[Extracted data entries]
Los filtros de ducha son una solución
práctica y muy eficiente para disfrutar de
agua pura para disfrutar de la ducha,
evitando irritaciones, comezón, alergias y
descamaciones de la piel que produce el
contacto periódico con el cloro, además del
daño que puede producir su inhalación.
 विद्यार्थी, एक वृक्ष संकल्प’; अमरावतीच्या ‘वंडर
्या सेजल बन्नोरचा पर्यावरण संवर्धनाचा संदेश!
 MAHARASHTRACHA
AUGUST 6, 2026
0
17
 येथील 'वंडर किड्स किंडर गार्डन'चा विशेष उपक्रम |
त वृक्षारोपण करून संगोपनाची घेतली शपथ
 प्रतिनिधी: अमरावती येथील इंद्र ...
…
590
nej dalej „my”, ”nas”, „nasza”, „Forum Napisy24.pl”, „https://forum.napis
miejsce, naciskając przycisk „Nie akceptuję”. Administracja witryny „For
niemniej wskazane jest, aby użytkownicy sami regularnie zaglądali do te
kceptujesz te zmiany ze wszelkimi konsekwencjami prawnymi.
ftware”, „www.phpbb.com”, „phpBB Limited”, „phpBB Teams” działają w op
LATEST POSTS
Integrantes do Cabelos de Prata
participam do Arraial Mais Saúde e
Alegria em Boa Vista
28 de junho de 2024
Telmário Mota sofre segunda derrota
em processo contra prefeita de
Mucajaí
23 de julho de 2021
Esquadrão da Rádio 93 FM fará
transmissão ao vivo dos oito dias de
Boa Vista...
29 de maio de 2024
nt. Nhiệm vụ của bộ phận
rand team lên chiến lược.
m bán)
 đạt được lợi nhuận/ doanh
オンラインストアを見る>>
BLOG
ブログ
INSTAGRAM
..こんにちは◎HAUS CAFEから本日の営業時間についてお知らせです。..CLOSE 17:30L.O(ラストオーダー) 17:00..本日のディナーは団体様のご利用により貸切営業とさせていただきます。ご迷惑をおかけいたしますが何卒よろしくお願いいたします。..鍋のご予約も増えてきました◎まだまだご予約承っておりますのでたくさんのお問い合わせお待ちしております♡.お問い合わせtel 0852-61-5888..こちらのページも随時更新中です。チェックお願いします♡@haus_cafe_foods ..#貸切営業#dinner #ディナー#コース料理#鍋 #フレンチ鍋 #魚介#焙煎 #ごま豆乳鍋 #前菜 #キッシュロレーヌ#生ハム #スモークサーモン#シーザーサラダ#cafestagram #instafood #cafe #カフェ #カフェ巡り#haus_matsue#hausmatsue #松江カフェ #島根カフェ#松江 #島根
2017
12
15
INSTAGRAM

PROMPT —
Print every line of the items above verbatim, keeping their original order.

RESPONSE TO THIS EXERCISE —
Los filtros de ducha son una solución
práctica y muy eficiente para disfrutar de
agua pura para disfrutar de la ducha,
evitando irritaciones, comezón, alergias y
descamaciones de la piel que produce el
contacto periódico con el cloro, además del
daño que puede producir su inhalación.
 विद्यार्थी, एक वृक्ष संकल्प’; अमरावतीच्या ‘वंडर
्या सेजल बन्नोरचा पर्यावरण संवर्धनाचा संदेश!
 MAHARASHTRACHA
AUGUST 6, 2026
0
17
 येथील 'वंडर किड्स किंडर गार्डन'चा विशेष उपक्रम |
त वृक्षारोपण करून संगोपनाची घेतली शपथ
 प्रतिनिधी: अमरावती येथील इंद्र ...
…
590
nej dalej „my”, ”nas”, „nasza”, „Forum Napisy24.pl”, „https://forum.napis
miejsce, naciskając przycisk „Nie akceptuję”. Administracja witryny „For
niemniej wskazane jest, aby użytkownicy sami regularnie zaglądali do te
kceptujesz te zmiany ze wszelkimi konsekwencjami prawnymi.
ftware”, „www.phpbb.com”, „phpBB Limited”, „phpBB Teams” działają w op
LATEST POSTS
Integrantes do Cabelos de Prata
participam do Arraial Mais Saúde e
Alegria em Boa Vista
28 de junho de 2024
Telmário Mota sofre segunda derrota
em processo contra prefeita de
Mucajaí
23 de julho de 2021
Esquadrão da Rádio 93 FM fará
transmissão ao vivo dos oito dias de
Boa Vista...
29 de maio de 2024
nt. Nhiệm vụ của bộ phận
rand team lên chiến lược.
m bán)
 đạt được lợi nhuận/ doanh
オンラインストアを見る>>
BLOG
ブログ
INSTAGRAM
..こんにちは◎HAUS CAFEから本日の営業時間についてお知らせです。..CLOSE 17:30L.O(ラストオーダー) 17:00..本日のディナーは団体様のご利用により貸切営業とさせていただきます。ご迷惑をおかけいたしますが何卒よろしくお願いいたします。..鍋のご予約も増えてきました◎まだまだご予約承っておりますのでたくさんのお問い合わせお待ちしております♡.お問い合わせtel 0852-61-5888..こちらのページも随時更新中です。チェックお願いします♡@haus_cafe_foods ..#貸切営業#dinner #ディナー#コース料理#鍋 #フレンチ鍋 #魚介#焙煎 #ごま豆乳鍋 #前菜 #キッシュロレーヌ#生ハム #スモークサーモン#シーザーサラダ#cafestagram #instafood #cafe #カフェ #カフェ巡り#haus_matsue#hausmatsue #松江カフェ #島根カフェ#松江 #島根
2017
12
15
INSTAGRAM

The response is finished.